How Fast Can You Run – a novel based on the life of Lost Boy of Sudan Michael Majok Kuch
Set across a backdrop of refugee migration that spans Africa, America and Australia, How Fast Can You Run is the inspiring story of Michael Majok Kuch and his journey to find his mother. In 1988, Majok, as a five-year-old boy, fled his burning village in southern Sudan when the North systematically destroyed it, searching for John Garang, the South’s leader. Majok, along with thousands of other fleeing people, many of them unaccompanied minors, trekked through the wilderness in Sudan, Ethiopia, and Kenya to arrive at a series of refugee camps where he would live for the next ten years. When the U.S. brokered an agreement, granting approximately 4,000 unaccompanied minors political asylum, Majok, now Michael, was given a new start in the U.S. Yet his new life was not without trauma. He faced prejudice once again, disrupting the promise of his new beginnings. This is a story of a survivor who in facing challenge after challenge summons the courageous spirit of millions of refugees throughout history and today.
About Harriet Levin Millan (Philadelphia, Pennsylvania Author)

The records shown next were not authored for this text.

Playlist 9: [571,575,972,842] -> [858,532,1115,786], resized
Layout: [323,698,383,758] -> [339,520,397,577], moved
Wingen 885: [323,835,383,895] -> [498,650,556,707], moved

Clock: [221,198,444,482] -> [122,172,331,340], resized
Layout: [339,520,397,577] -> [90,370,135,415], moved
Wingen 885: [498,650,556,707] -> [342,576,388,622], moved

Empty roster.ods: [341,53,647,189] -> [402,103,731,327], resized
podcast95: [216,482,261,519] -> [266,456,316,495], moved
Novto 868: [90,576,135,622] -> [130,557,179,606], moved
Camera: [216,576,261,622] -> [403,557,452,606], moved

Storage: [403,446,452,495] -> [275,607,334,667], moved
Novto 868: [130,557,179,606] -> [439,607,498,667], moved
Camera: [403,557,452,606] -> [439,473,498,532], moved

Prizewinning poet and writer, Harriet Levin Millan is the author of the novel, How Fast Can You Run: a novel based on the life of Lost Boy of Sudan Michael Majok Kuch (Harvard Square Editions, October 2016.) An excerpt from How Fast Can You Run, entitled “Yalla!” appeared in The Kenyon Review. Born in Philadelphia, Pennsylvania, she has used her writing and teaching to promote grassroots change in South Sudan, Haiti and the U.S. The Reunion Project, which she founded with her family and her Drexel University students, (fictionalized in How Fast Can You Run), reunited South Sudanese immigrants with their mothers living abroad. Her debut book of poetry, The Christmas Show (Beacon Press, 1997) was chosen by Eavan Boland for the Barnard New Women Poets Prize and also won the Alice Fay di Castagnola Award from the Poetry Society of America. The Philadelphia Inquirer named it a Best Book of the Year. She is also the author of Girl in Cap and Gown (Mammoth Books, 2010), which was a National Poetry Series finalist, and co-editor with Martha Pennington of Creativity and Writing Pedagogy (Equinox 2014). Hari received a M.F.A. from the University of Iowa Writers Workshop. At Iowa, she also worked as a translator for the International Writing Program, an experience which has continued to shape her interest in literature beyond the U.S.

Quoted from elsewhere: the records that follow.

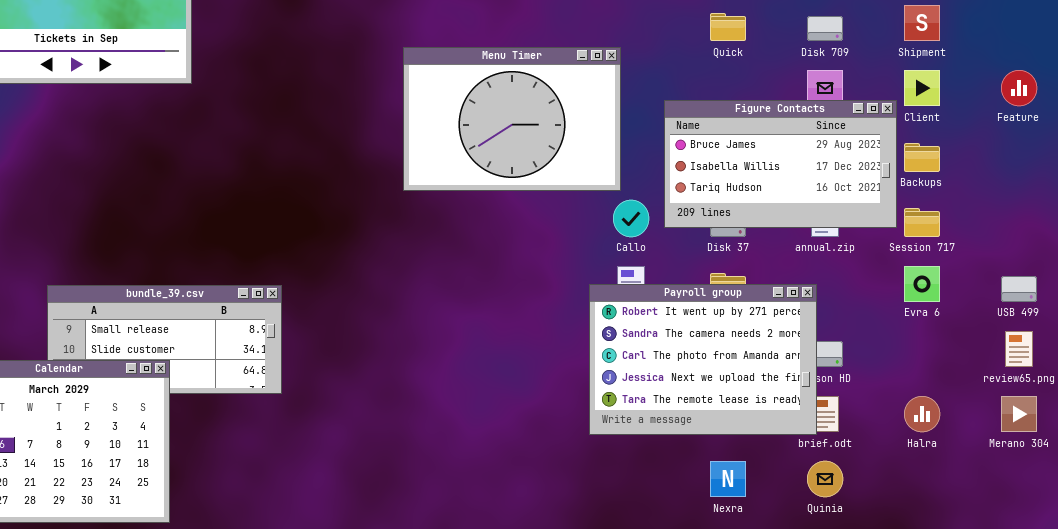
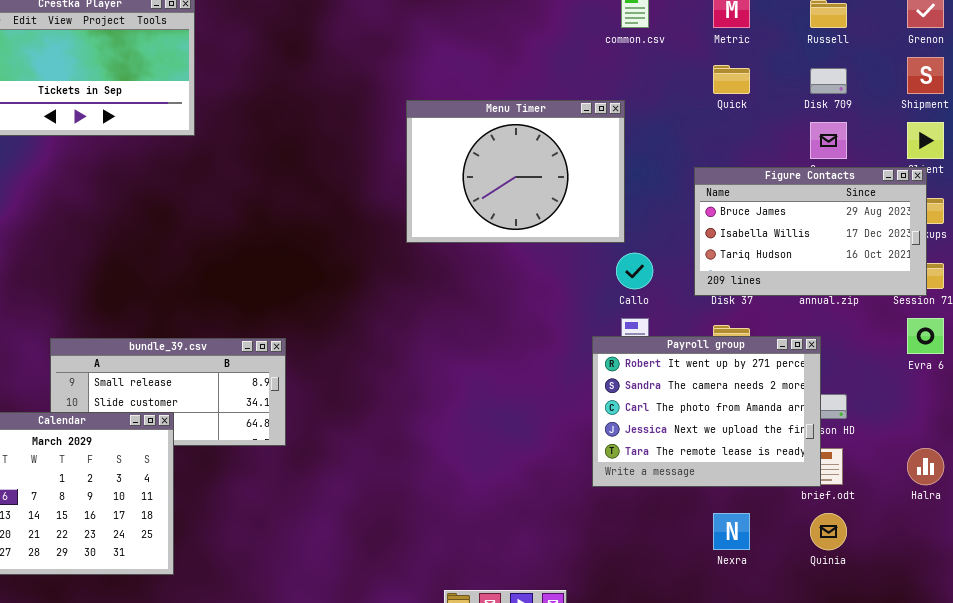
Figure Contacts: [664,100,897,228] -> [694,167,927,296], moved

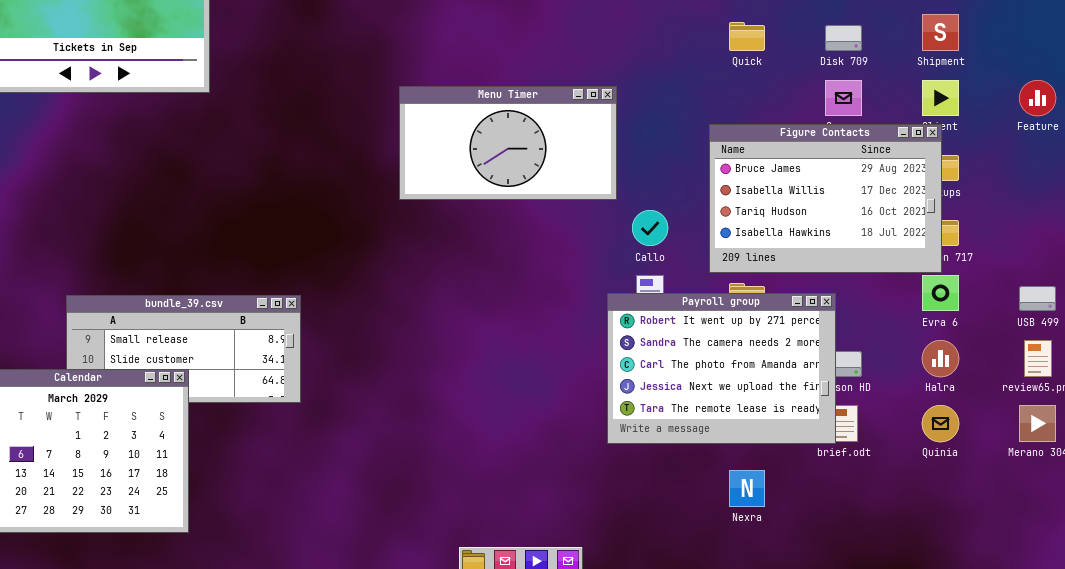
Menu Timer: [406,100,625,243] -> [399,86,617,200], moved, resized
Figure Contacts: [694,167,927,296] -> [709,124,942,273], resized
Halra: [907,448,944,485] -> [922,340,959,377], moved
Quinia: [810,513,847,550] -> [922,405,959,442], moved

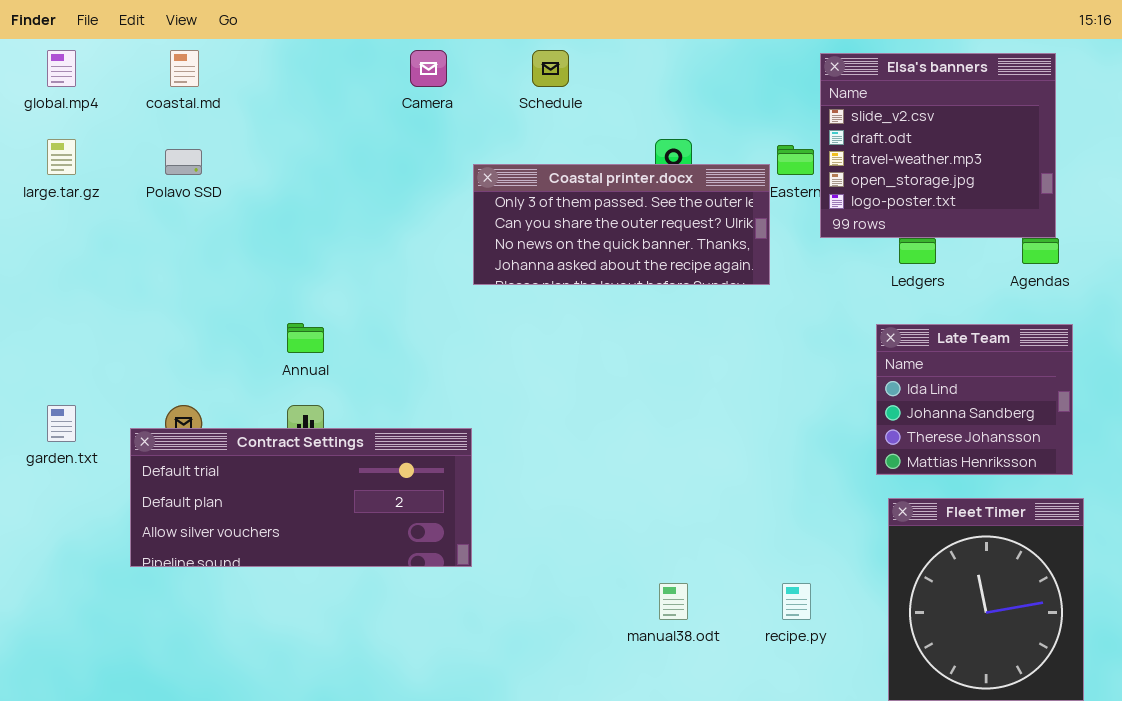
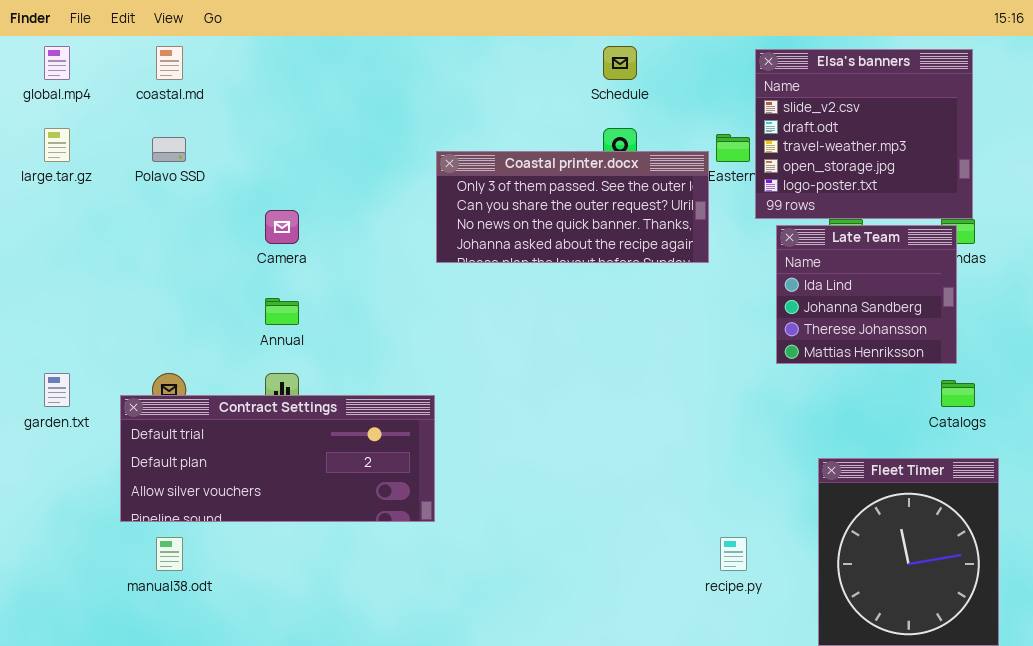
Camera: [410,50,447,87] -> [265,210,299,244], moved
Schedule: [532,50,569,87] -> [603,46,637,80], moved
Late Team: [876,324,1073,475] -> [776,225,957,364], moved
manual38.odt: [659,583,688,620] -> [156,537,183,571], moved

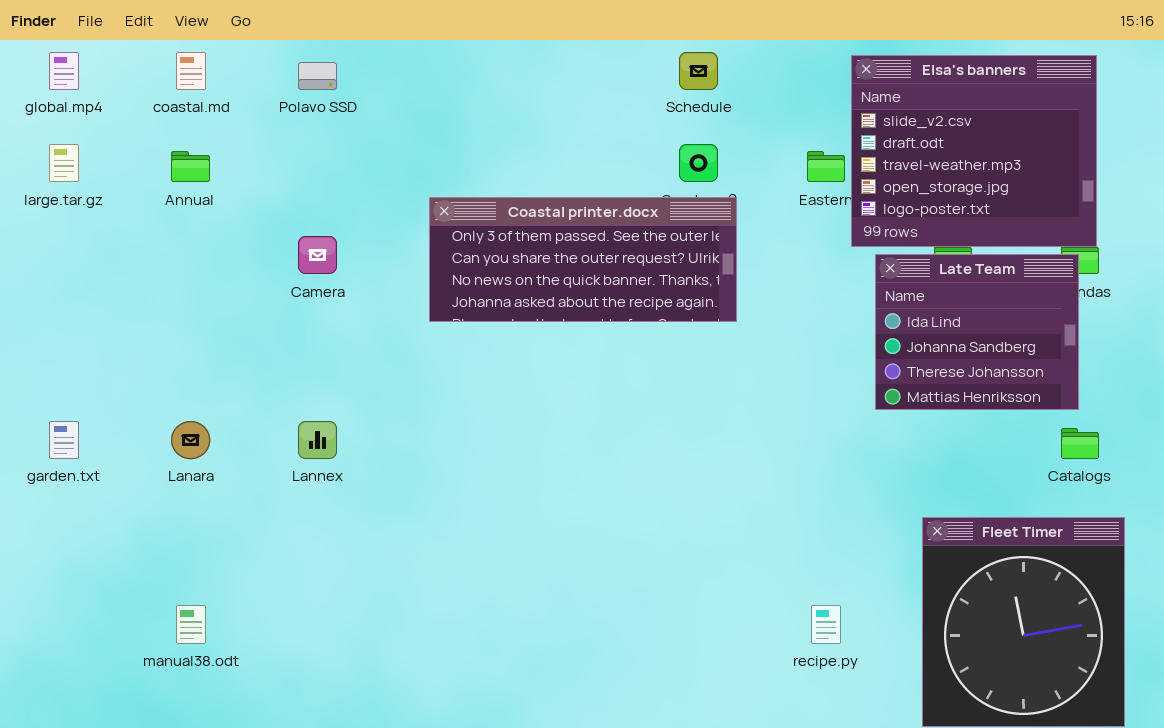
Polavo SSD: [152,137,186,162] -> [298,62,337,90], moved
Coastal printer.docx: [436,151,709,263] -> [429,197,737,322], moved
Annual: [265,298,299,325] -> [171,151,210,182], moved
Contract Settings: [120,395,435,522] -> none, closed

Her first published poem appeared in The Iowa Review when she was a student at the University of Iowa. Also, at that time, she won Nimrod Journal’s Pablo Neruda Award for Poetry. Since then, her poems, short stories and essays have been widely published in journals such as Harvard Review, The Kenyon Review, PEN America, Ploughshares, Prairie Schooner, The Academy of American Poets Poem-a-Day, Antioch Review, Denver Quarterly Review, New Letters and The Smart Set . She’s held residencies at Yaddo, The Virginia Center for the Arts, and the Vermont Studio Center, and she visited Kenya with Summer Literary Seminars and South Sudan on a Drexel University International Travel Award.

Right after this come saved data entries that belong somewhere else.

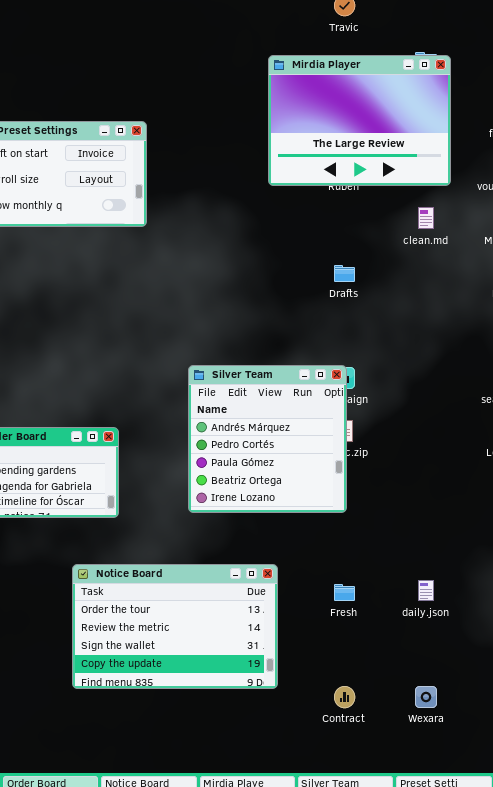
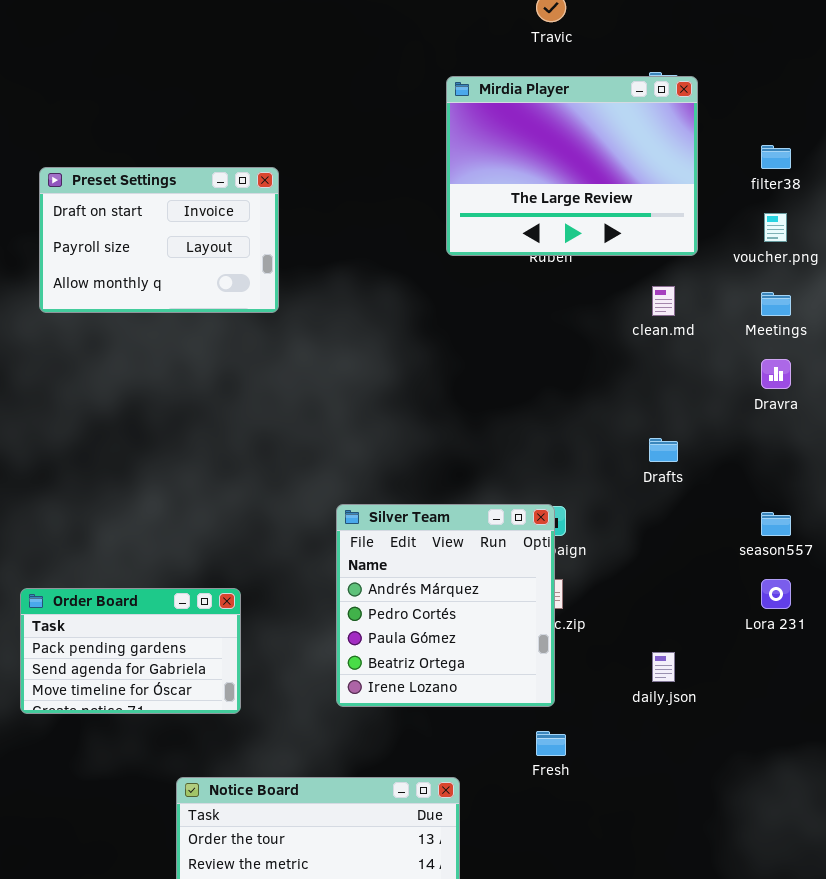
Drafts: [334,265,355,282] -> [649,438,678,462], moved
daily.json: [418,580,434,601] -> [652,652,675,682], moved
Fresh: [334,584,355,601] -> [536,731,566,756], moved

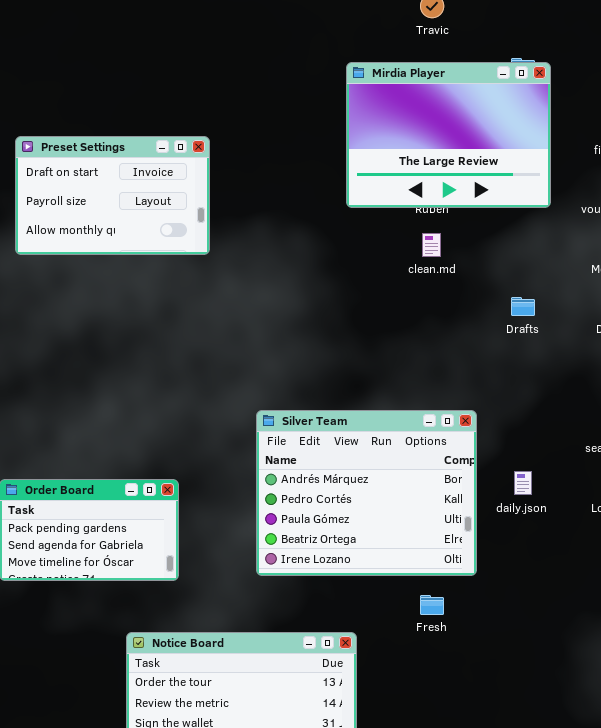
clean.md: [652,286,675,316] -> [422,233,441,257], moved
Drafts: [649,438,678,462] -> [511,297,535,316], moved
Silver Team: [336,504,555,707] -> [256,410,477,576], resized
daily.json: [652,652,675,682] -> [514,471,532,495], moved

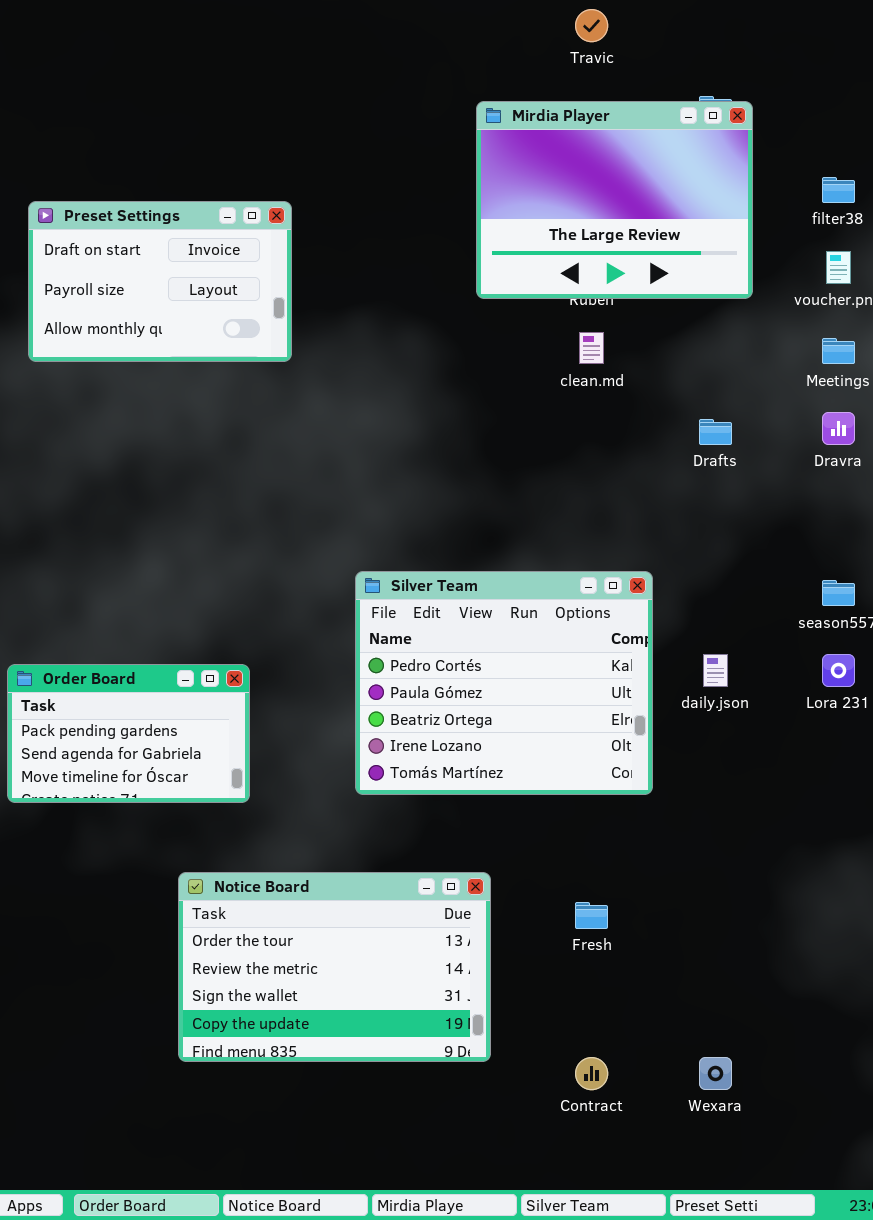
Silver Team: [256,410,477,576] -> [355,571,653,795], scrolled down 1 row
Fresh: [420,595,444,615] -> [575,902,608,929], moved

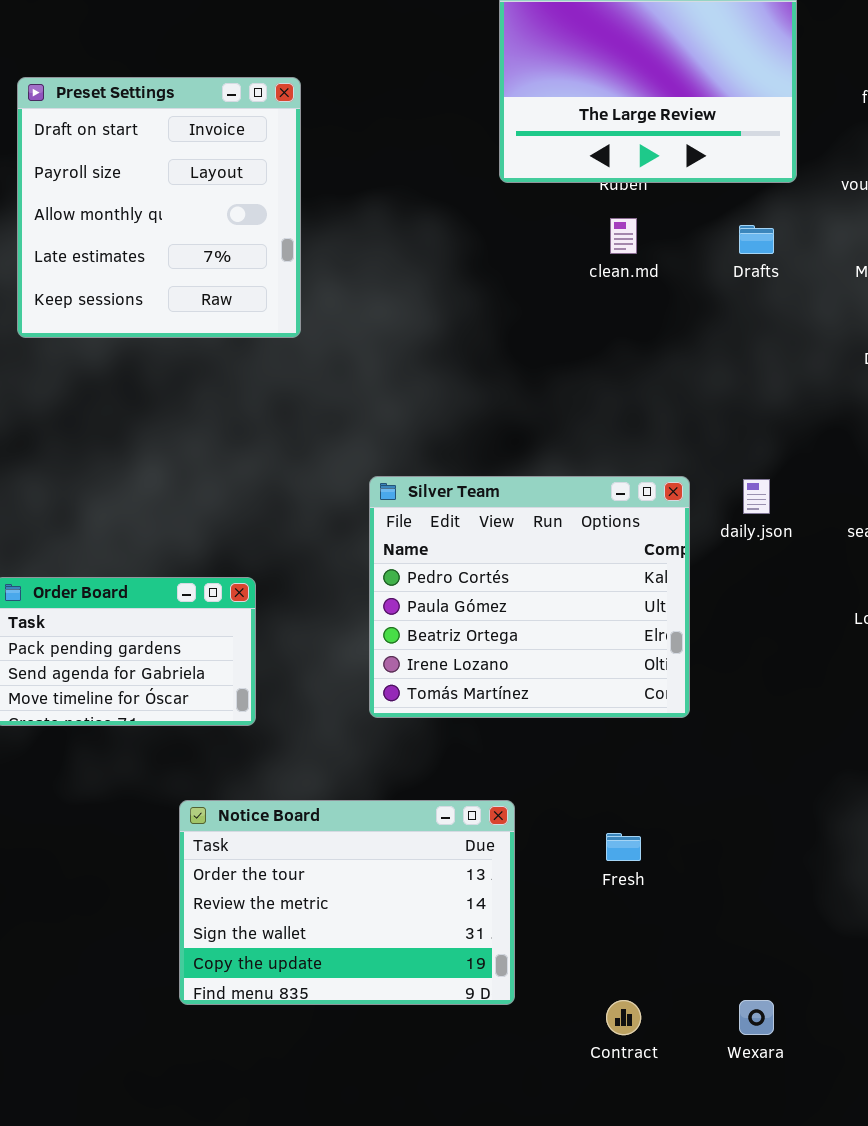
Preset Settings: [28,201,292,362] -> [17,77,301,338], resized
Drafts: [699,419,732,445] -> [739,225,774,254], moved
daily.json: [703,654,728,687] -> [743,479,770,514], moved

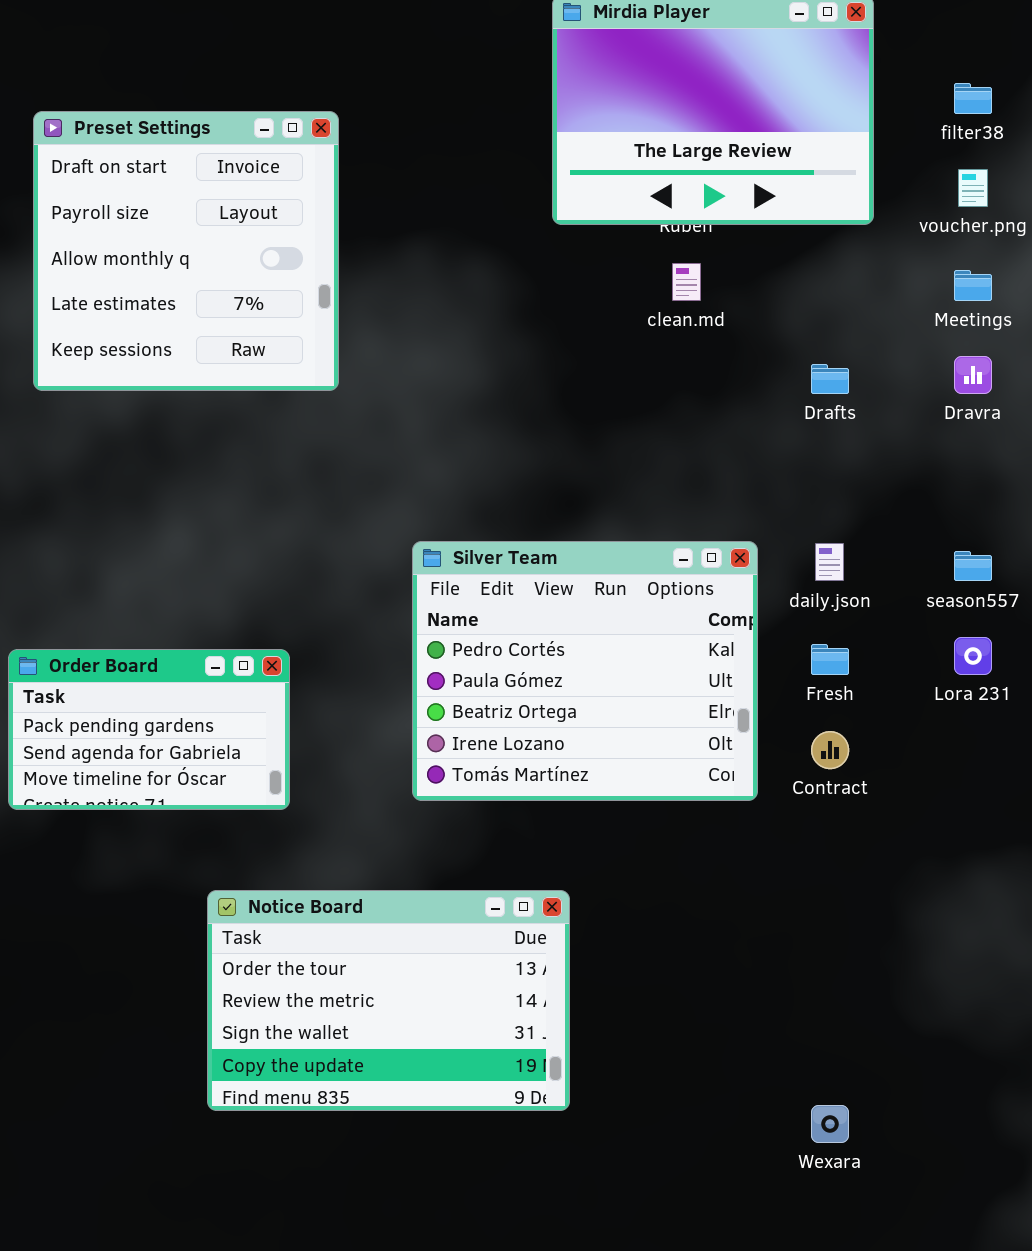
Drafts: [739,225,774,254] -> [811,364,849,394], moved
Fresh: [606,833,641,861] -> [811,644,849,675], moved
Contract: [606,1000,641,1035] -> [811,731,849,769], moved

She is Director of the Certificate Program in Writing and Publishing at Drexel University, where she teaches writing in the English Department. For the past five years, she has been leading Drexel University undergraduate creative writing students on a trip to Haiti focused on PEN Haiti outside Port-au-Prince. Besides Drexel, Hari has taught writing at New York University, The University of Pennsylvania, Rosemont College, The College of New Rochelle, Temple University, Hunter College Campus High School, New York State Poet-in-the-Schools, and at several writers conferences including The Iowa Summer Writing Festival, the Catskills Writers Conference and the Festival of Writers and Writing at St. Mary’s College, Maryland.